Una novità assoluta, che porta ancora una volta il sistema penitenziario norvegerese sotto la lente di osservazione dei media internazionali. Dopo la strage di Utoya e Oslo (un fulmine a ciel sereno in un Paese che conta solo 0.6 omicidi volontari ogni 100 mila persone), i giornali italiani, abituati alle celle sovraffollate di San Vittore e Rebibbia, avevano già definito il carcere Halden, dove Breivik era stato recluso in seguito all’arresto, come struttura «a cinque stelle». Nelle celle della casa circondariale, descritta dal Time come «la più umana al mondo», ci sono tv a schermo piatto, un frigorifero, lettore dvd, connessione a Internet, finestre verticali che permettono una maggiore illuminazione e mobili moderni. Ogni dieci-dodici celle ci sono una cucina e un sala da pranzo. La struttura, immersa in trenta ettari di foresta, comprende anche una stanza per la musica, un percorso per il jogging e una casetta con due stanze da letto dove i detenuti possono ospitare i familiari. I secondini non hanno pistole e mangiano e praticano sport in compagnia dei detenuti.
Simile ad Halden è anche la struttura carceraria dell’isola di Bastoy, a 75 chilometri a Sud di Oslo, prima prigione “ecologica” al mondo senza sbarre né grate. Qui i detenuti vivono in cottage di legno e lavorano nell’orto del carcere. Nel tempo libero, possono andare a cavallo, pescare, giocare a tennis e addirittura sciare in una struttura costruita al coperto per loro. Ognuno ha la chiave della propria stanza e anche la possibilità di accedere alla sauna. Se volessero, i detenuti potrebbero evadere quando vogliono con l’aiuto di una barca o a nuoto. La pena per chi tenta la fuga, però, è il trasferimento in un penitenziario di massima sicurezza, dove la vita è certamente più dura.

DATI FORNITI ::
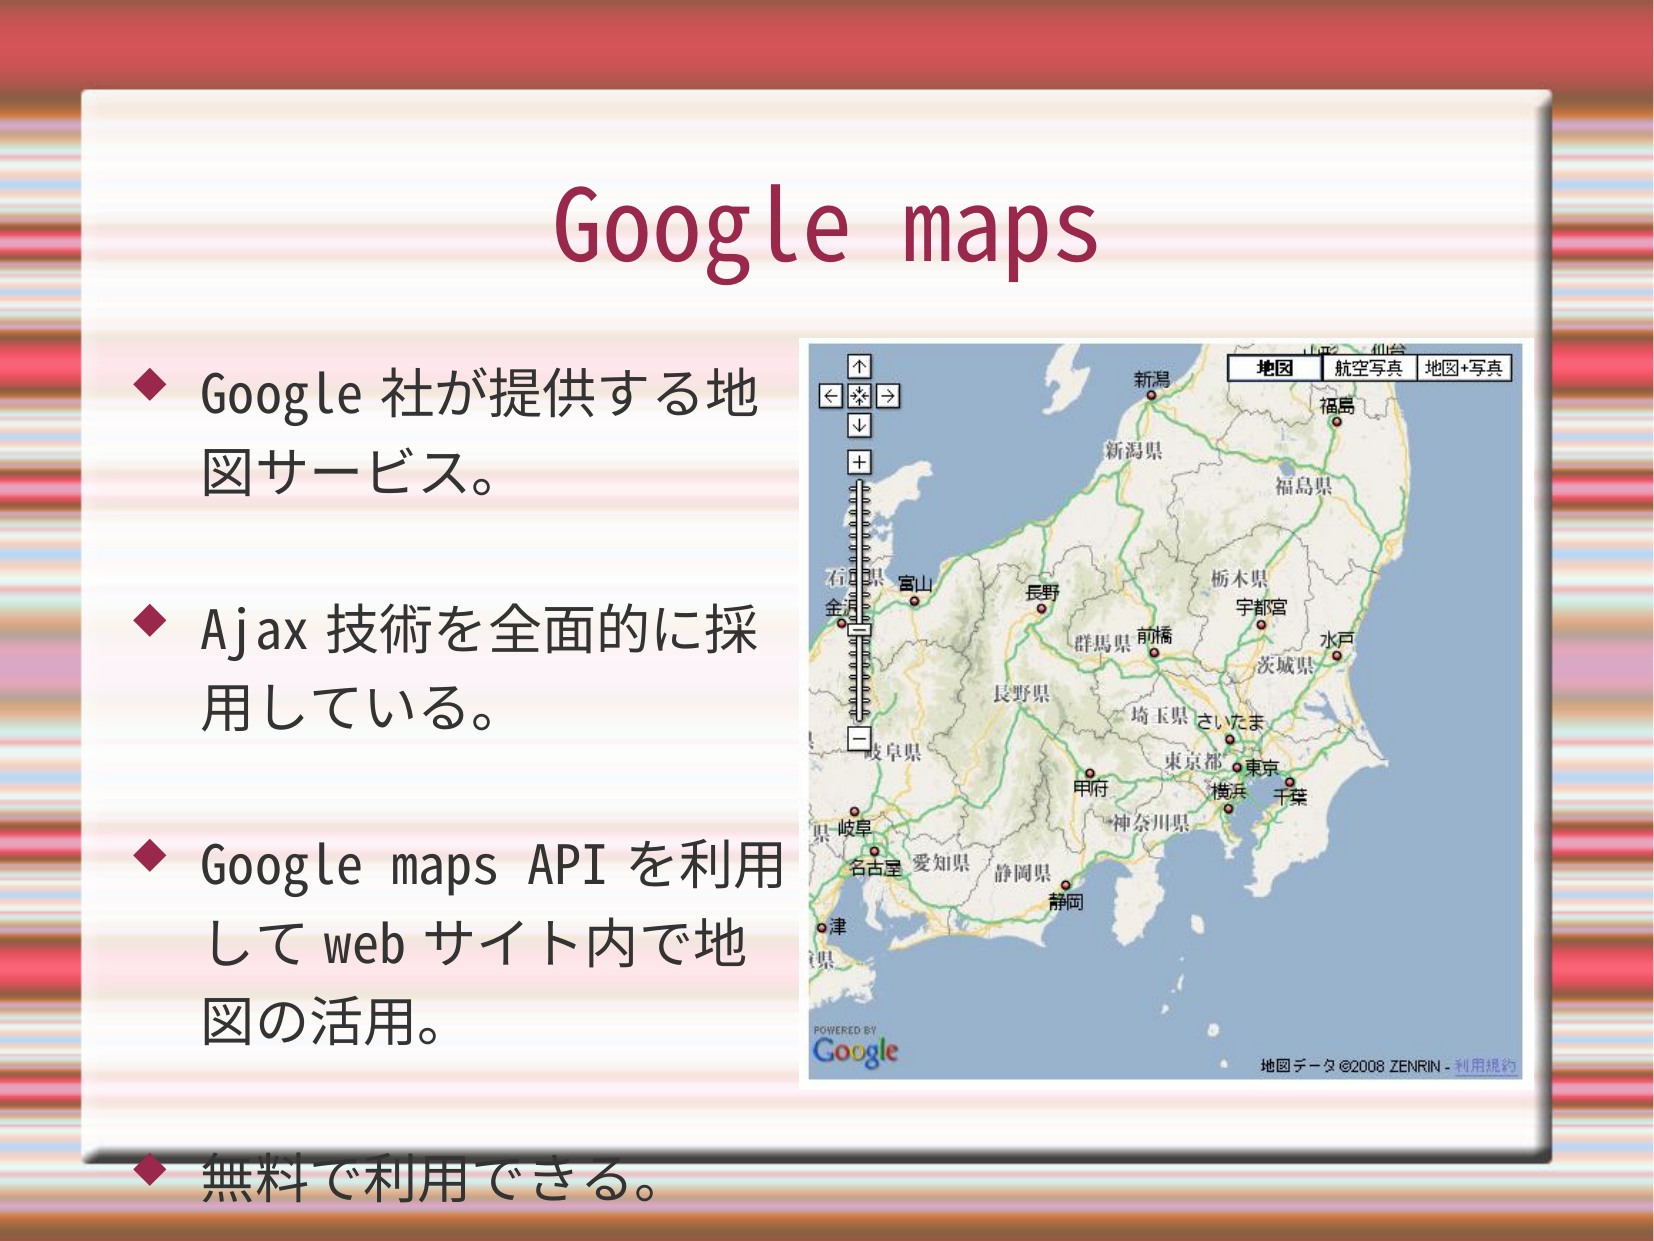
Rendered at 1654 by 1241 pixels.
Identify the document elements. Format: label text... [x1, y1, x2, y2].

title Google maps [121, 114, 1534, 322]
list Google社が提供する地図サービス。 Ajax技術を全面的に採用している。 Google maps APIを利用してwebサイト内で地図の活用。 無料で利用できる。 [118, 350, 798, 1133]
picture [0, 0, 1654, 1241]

...

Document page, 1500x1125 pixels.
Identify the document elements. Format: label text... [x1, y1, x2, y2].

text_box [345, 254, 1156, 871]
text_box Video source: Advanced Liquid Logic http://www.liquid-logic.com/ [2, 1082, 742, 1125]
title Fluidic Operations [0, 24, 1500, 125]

OBIETTIVO :: Nel brano sulle carceri norvegesi, riscrivi la parte che comincia con le parole «Simile ad Halden» e termina con «certamente più dura.», mettendo «piscina» al posto di «sauna». I record non hanno alcun legame con il testo.

RISPOSTA ALL'ESERCIZIO ::
Simile ad Halden è anche la struttura carceraria dell’isola di Bastoy, a 75 chilometri a Sud di Oslo, prima prigione “ecologica” al mondo senza sbarre né grate. Qui i detenuti vivono in cottage di legno e lavorano nell’orto del carcere. Nel tempo libero, possono andare a cavallo, pescare, giocare a tennis e addirittura sciare in una struttura costruita al coperto per loro. Ognuno ha la chiave della propria stanza e anche la possibilità di accedere alla piscina. Se volessero, i detenuti potrebbero evadere quando vogliono con l’aiuto di una barca o a nuoto. La pena per chi tenta la fuga, però, è il trasferimento in un penitenziario di massima sicurezza, dove la vita è certamente più dura.